Cary lingers on this ambiguity in his commentary. Who is fooling whom at this point? Does Jonah already know the LORD’s intention to spare Nineveh? He later protests that he did know about this in advance. So, Cary suggests, it may be that Jonah manipulates the LORD’s message to have the most lethal implications and the least chance of success. Or is it that the LORD gives this bit of prophetic double entendre to the unsuspecting prophet who then feels used and cheated later?

Or do we witness both things at once, as Cary suggests. “There is room to wonder whether, in the very content of the message,” Cary writes, “Jonah was trying to pull a fast one on the LORD—and whether what actually happened was that the LORD pulled a fast one on Jonah.”[2] The “old switcheroo” is a staple of comedy in all times and places. Is that what we witness in God’s word through Jonah to Nineveh? I think it is precisely what we experience here.

This goes a long way in explaining Jonah’s furious indignation in chapter four. The LORD has fooled him and left him in embarrassed rage. Is the LORD intentionally cruel to the cranky curmudgeon? I don’t think so. Instead, I would suggest that this comeuppance is the last best hope for Jonah’s heart. Perhaps the LORD has drawn the prophet into what Marcia Reynolds calls “The Discomfort Zone.”

Reynolds reminds us the brain science that demonstrates how much of our lives we spend on “autopilot,” that is, engaged in automatic and unreflective mental processes. We think we are in charge of our thinking most of the time. In fact, most of the time we are walking through the well-worn ruts that make up the majority of our life scripts. We leave those ruts only with a tremendous expenditure of energy and no small amount of whining and complaining.

“To help people think differently,” she writes, “you have to disturb the automatic processing.”[3] By this she means that we have to put people in unfamiliar places and positions. This will never make anyone particularly happy. The Discomfort Zone is that place where our life maps are called into question, where we experience disorientation, where we have to re-evaluate our settled assumptions and beliefs. “This is best done,” she continues, ‘by challenging the beliefs that created the frames, and surfacing the underlying fears, needs, and desires that are keeping the constructs in place.”[4]

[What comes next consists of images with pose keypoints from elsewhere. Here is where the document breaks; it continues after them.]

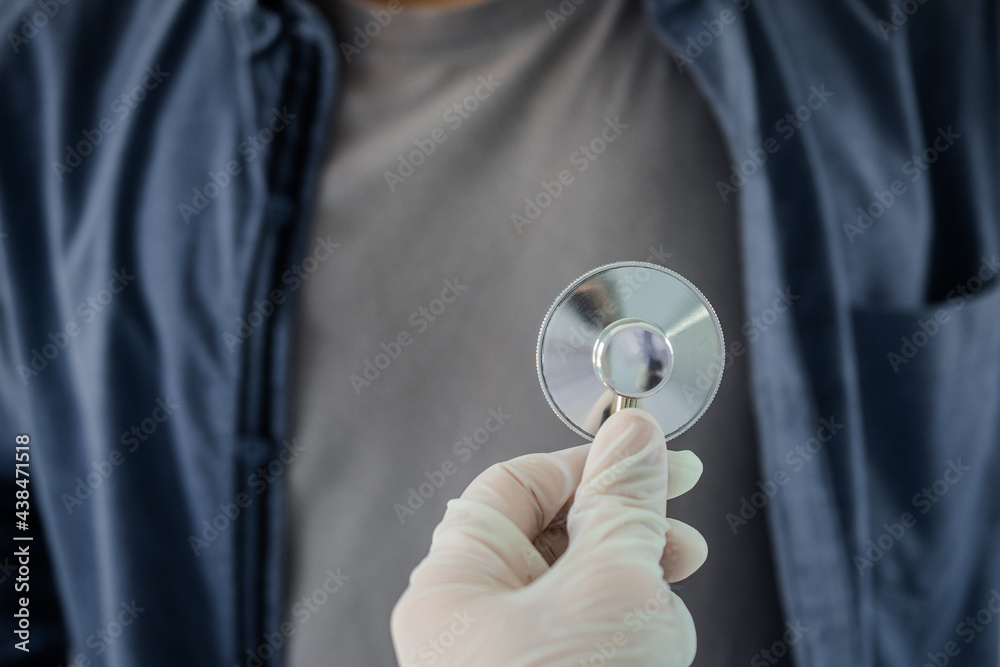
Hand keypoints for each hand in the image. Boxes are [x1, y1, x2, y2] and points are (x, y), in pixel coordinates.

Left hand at [390, 408, 707, 666]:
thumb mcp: (609, 587)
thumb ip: (623, 503)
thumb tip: (634, 435)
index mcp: (453, 587)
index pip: (516, 485)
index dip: (586, 462)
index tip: (648, 454)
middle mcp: (471, 625)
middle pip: (554, 539)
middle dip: (627, 533)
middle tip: (680, 532)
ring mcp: (510, 661)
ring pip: (582, 596)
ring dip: (637, 594)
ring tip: (666, 617)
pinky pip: (592, 641)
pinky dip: (631, 637)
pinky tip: (657, 650)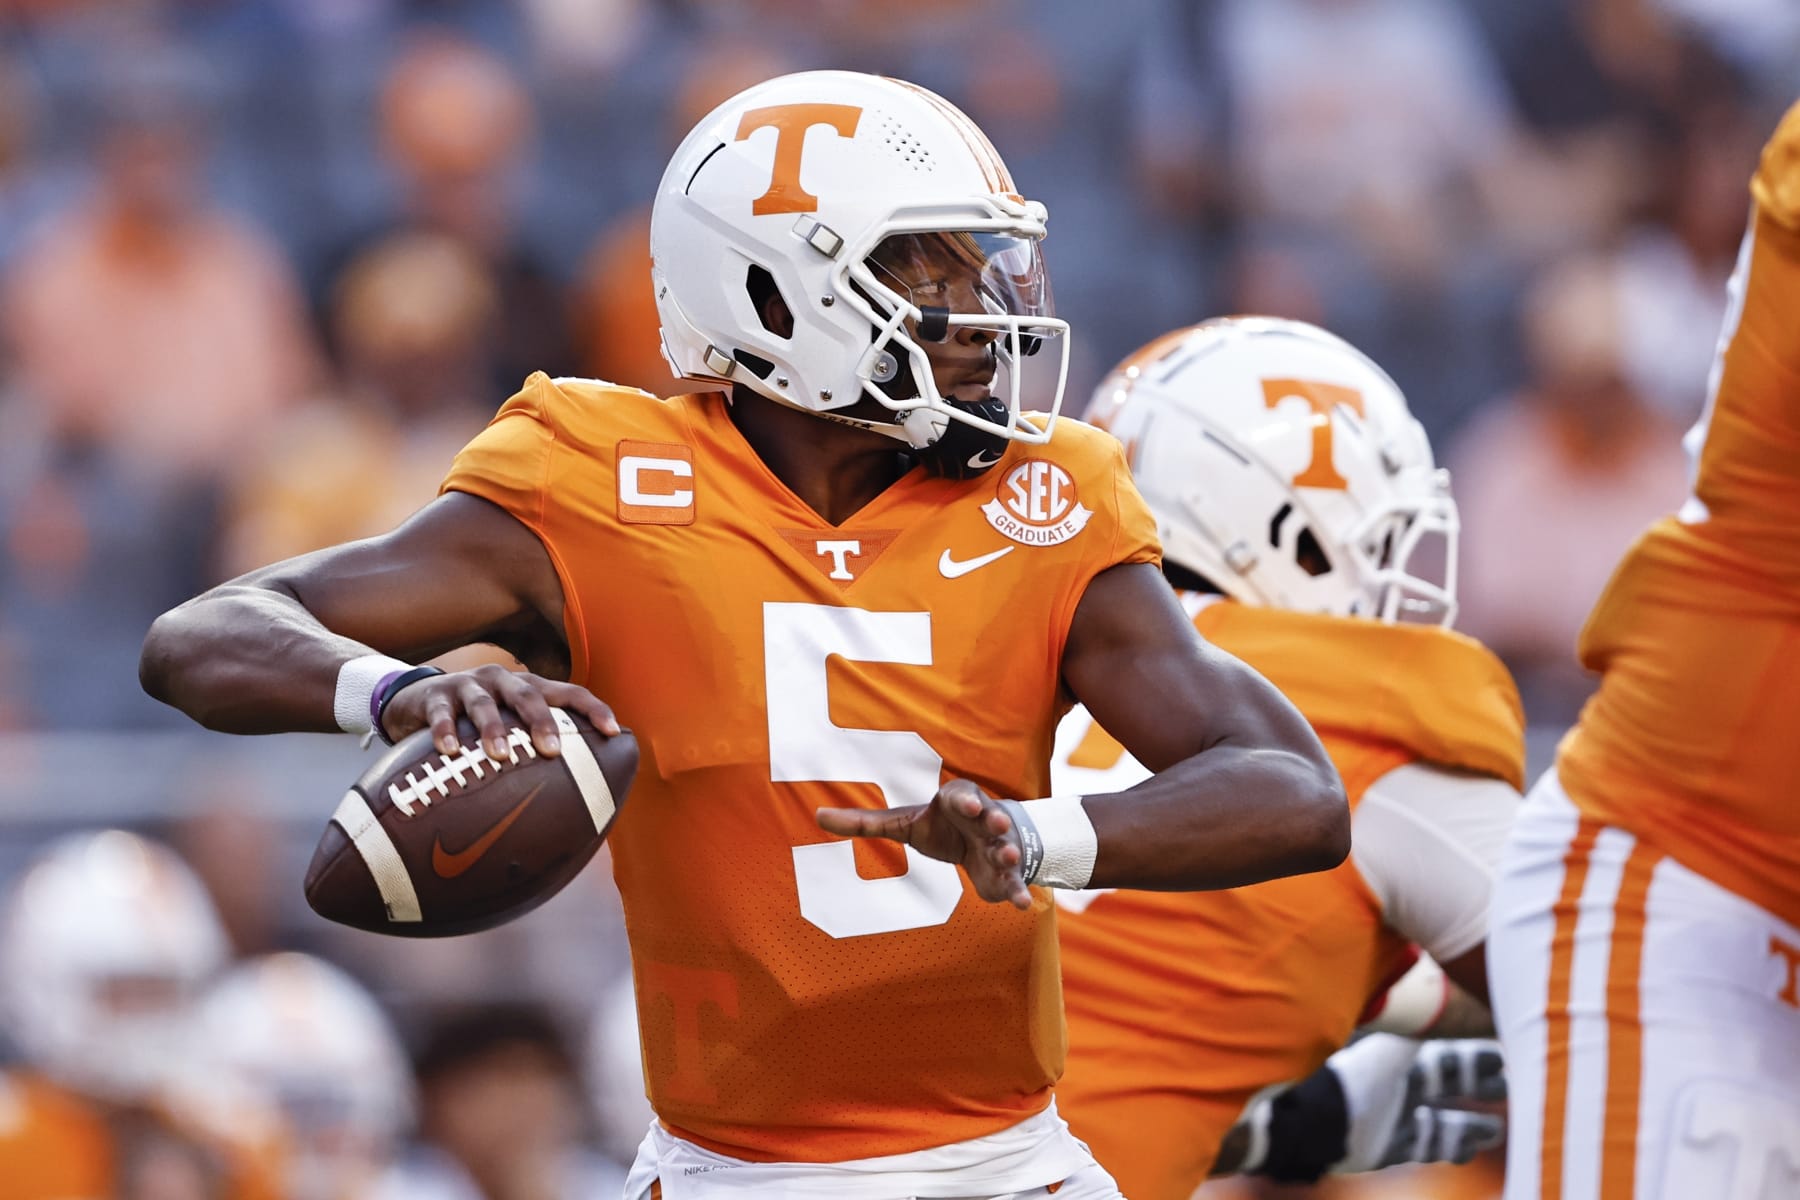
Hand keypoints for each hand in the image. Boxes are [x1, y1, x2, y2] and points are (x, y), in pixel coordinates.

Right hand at [379, 662, 619, 760]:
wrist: (417, 700)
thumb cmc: (477, 723)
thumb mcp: (509, 725)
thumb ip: (534, 747)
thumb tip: (576, 794)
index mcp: (529, 687)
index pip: (569, 692)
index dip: (593, 708)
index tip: (613, 732)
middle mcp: (503, 681)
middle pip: (529, 695)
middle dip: (542, 722)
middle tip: (552, 750)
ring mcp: (469, 685)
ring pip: (484, 703)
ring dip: (493, 728)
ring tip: (499, 754)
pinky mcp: (435, 696)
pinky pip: (441, 713)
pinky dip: (445, 730)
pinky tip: (449, 751)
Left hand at [815, 778, 1031, 909]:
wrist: (981, 842)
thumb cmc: (938, 827)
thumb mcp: (902, 823)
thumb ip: (864, 822)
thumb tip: (817, 815)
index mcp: (956, 803)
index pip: (961, 795)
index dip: (965, 799)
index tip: (966, 805)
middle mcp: (982, 821)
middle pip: (990, 815)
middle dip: (994, 818)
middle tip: (997, 822)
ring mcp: (997, 845)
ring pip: (1005, 846)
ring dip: (1008, 851)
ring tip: (1010, 857)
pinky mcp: (1005, 873)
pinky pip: (1015, 881)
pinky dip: (1020, 891)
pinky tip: (1025, 905)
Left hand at [1337, 1036, 1506, 1172]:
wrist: (1325, 1120)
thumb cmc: (1360, 1077)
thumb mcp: (1398, 1047)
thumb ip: (1431, 1026)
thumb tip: (1462, 999)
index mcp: (1403, 1060)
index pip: (1448, 1056)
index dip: (1474, 1059)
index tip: (1501, 1056)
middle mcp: (1403, 1087)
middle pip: (1453, 1088)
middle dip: (1480, 1088)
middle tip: (1506, 1088)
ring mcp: (1400, 1119)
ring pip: (1447, 1125)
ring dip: (1472, 1127)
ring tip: (1495, 1129)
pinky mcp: (1395, 1148)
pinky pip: (1430, 1149)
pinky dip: (1446, 1145)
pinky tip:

Barbara Green amplifies this point in an article in the theological journal, Word and World.

Jonah is closer to a parable than to an event that happened; it reads better in the wisdom genre than as history. It is a narrative of experience offered within the story to a character and then from the whole story to readers. Its genre provides narrative experiences constructed and offered so as to jolt us out of old certainties and into fresh appraisals of problems.[5]

“To jolt us out of old certainties and into fresh appraisals of problems”—can you think of a better way to describe what is happening to Jonah in our little comedy? I cannot. From the moment of the LORD’s first call, nothing has been nailed down for Jonah. His cherished worldview has been called radically into question. Worse yet, the questioning happens through comedy. The audience is being disarmed as they laugh along with the writer. We are never more vulnerable to suggestions of change than when we are having a good laugh together.

Nineveh isn’t the only community in danger of being “overthrown.”



[1] Philip Cary, Jonah, Kindle Location, 2776.
[2] Philip Cary, Jonah, Kindle Location, 2353.
[3] Marcia Reynolds, The Discomfort Zone: How Leaders Turn Difficult Conversations into Breakthroughs, page 3.
[4] Marcia Reynolds, The Discomfort Zone, page 3.
[5] Barbara Green, “Beyond messages: how meaning emerges from our reading of Jonah,” in Word & World 27 no 2 Spr 2007, p 149-156.